I just wanted a coffee shop. A cute, quaint little shop where I can get a mocha and waste a rainy afternoon with a good book. And I'd like it not to be a Starbucks.

I don't really have anything against Starbucks. As a quick break from work, it's nice to have one just around the corner. When I'm out walking and it's cold, it's nice to know that I'm never more than 3 blocks from a hot drink/hand warmer. And every Christmas, I get really, really excited when Peppermint Hot Chocolate reappears on the menu and they start handing out red cups (Yes, I am aware that one can order peppermint hot chocolate at any point throughout the year, but I don't because it's way more special at holiday time.) But for a rainy Saturday afternoon when I just can't spend another minute in the apartment, Starbucks just doesn't cut it.

As soon as I moved here, I asked a good friend who lives in my neighborhood to recommend a good coffee shop. Her response was to rank the local Starbucks's according to service, comfort, and crowdedness. I said, no, I was really looking for a nice independent coffee shop. She looked at me like I'd grown a second head and said "They've been gone for years. They're all Starbucks now."

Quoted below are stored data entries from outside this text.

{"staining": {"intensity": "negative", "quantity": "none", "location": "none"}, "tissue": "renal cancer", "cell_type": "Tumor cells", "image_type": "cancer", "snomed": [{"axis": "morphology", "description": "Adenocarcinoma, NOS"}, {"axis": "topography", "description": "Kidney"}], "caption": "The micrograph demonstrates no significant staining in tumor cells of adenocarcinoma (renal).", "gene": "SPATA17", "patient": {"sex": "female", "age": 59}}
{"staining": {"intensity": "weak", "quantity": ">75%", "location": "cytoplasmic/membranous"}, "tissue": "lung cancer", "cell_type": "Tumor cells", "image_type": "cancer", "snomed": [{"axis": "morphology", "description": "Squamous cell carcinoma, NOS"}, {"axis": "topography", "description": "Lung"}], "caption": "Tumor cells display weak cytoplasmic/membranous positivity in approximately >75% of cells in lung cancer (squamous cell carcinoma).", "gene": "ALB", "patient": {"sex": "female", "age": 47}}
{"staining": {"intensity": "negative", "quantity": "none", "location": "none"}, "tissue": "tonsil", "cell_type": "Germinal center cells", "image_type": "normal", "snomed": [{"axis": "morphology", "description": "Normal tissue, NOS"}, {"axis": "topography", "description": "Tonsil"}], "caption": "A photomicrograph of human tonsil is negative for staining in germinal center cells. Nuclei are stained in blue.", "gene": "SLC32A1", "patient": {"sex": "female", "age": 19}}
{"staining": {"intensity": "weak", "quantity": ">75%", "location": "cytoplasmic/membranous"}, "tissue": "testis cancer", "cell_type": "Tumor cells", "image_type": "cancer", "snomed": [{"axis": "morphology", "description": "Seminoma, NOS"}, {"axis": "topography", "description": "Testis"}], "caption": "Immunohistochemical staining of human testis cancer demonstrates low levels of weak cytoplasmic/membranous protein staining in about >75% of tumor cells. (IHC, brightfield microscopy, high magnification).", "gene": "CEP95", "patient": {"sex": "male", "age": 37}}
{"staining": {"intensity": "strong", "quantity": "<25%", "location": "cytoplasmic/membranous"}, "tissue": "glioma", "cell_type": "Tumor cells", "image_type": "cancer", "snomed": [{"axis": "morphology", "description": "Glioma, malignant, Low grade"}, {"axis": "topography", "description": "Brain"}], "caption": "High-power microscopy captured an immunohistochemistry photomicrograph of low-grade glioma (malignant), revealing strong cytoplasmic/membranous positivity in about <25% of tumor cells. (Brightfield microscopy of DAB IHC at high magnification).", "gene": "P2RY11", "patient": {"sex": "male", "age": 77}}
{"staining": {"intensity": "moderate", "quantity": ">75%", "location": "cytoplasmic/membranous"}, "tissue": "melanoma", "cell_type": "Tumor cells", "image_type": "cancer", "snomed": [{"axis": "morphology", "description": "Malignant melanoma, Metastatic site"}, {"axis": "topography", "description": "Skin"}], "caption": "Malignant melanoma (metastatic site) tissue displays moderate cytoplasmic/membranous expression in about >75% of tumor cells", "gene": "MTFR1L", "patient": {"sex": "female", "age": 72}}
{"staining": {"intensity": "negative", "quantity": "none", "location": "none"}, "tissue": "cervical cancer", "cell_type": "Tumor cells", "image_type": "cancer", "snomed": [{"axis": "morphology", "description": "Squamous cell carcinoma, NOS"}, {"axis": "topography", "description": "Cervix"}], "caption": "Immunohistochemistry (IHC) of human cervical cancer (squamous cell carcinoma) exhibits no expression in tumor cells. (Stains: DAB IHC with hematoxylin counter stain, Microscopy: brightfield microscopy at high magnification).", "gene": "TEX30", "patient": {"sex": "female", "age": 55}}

How sad! Where's my Central Perk? I want a couch in a coffee shop with my permanent butt-print on it, just like Chandler must have had. I want the same guy to serve me coffee for 10 years (although if he were slightly less odd than Gunther, I would not be opposed.) Where do people have first dates in this city? "Let's meet for coffee at Starbucks" sounds a lot less romantic and unique than "Let's meet for coffee at Lois's Coffee Shop." Heck, someone could tell you meet them at the Starbucks at 48th and 3rd, and when you got to that corner, you'd have 3 choices. How tragic if someone missed out on the love of his or her life because each person was waiting in a different Starbucks. This could happen people! If Starbucks' over-expansion keeps me from meeting my soul mate, I will never, ever, ever forgive. Even if they offered me Peppermint Hot Chocolate with extra whipped cream.

Sunday, September 2, 2007

Gee, Officer Krupke...

Fact: (TM Dwight Schrute) When Leonard Bernstein first took it into his head to create West Side Story (and what a wonderful idea that was, too. Who'd have ever thought that Shakespeare's most ridiculous tragedy could be so vastly improved with just a few crappy haircuts, bad Puerto Rican accents, and references to "rumbles" in the alley?) he was thinking of my neighborhood. That's right. In fact, he was thinking of the public housing project next door to my building, and over which my bedroom window looks. I don't really think much has changed in the intervening 50 years.

Sure, I've never seen a knife fight out my window, but there remains a sense of quiet foreboding mixed with desperation. In a city where no one stands still, lanes and alleys of this project always have at least a few stationary figures, no matter what time of the day or night. Just standing. Staring. Sometimes whistling, sometimes talking, but always waiting. And I don't know for what. For "something's coming I don't know what it is but I'll know soon as it shows?" For "Tonight, tonight, I'll see my love tonight?" For something slightly more ominous, like "A boy like that, who'd kill your brother?"

I see thousands of people a day, on the streets, on the subway, at the store, in the office, but they're always, constantly, inexorably moving, and there's something shockingly foreign about these people who just stand still. I watch them out of the corner of my eye as I stride confidently through the alley back to my apartment, my apartment which is literally 200 feet, but might as well be 200 light years away. My world is not their world, and when I take that short path, I know that I am nothing more than a guest in their strange and immobile world. I wonder what they're world is like, but in the end, I wonder if perhaps, I don't really want to know.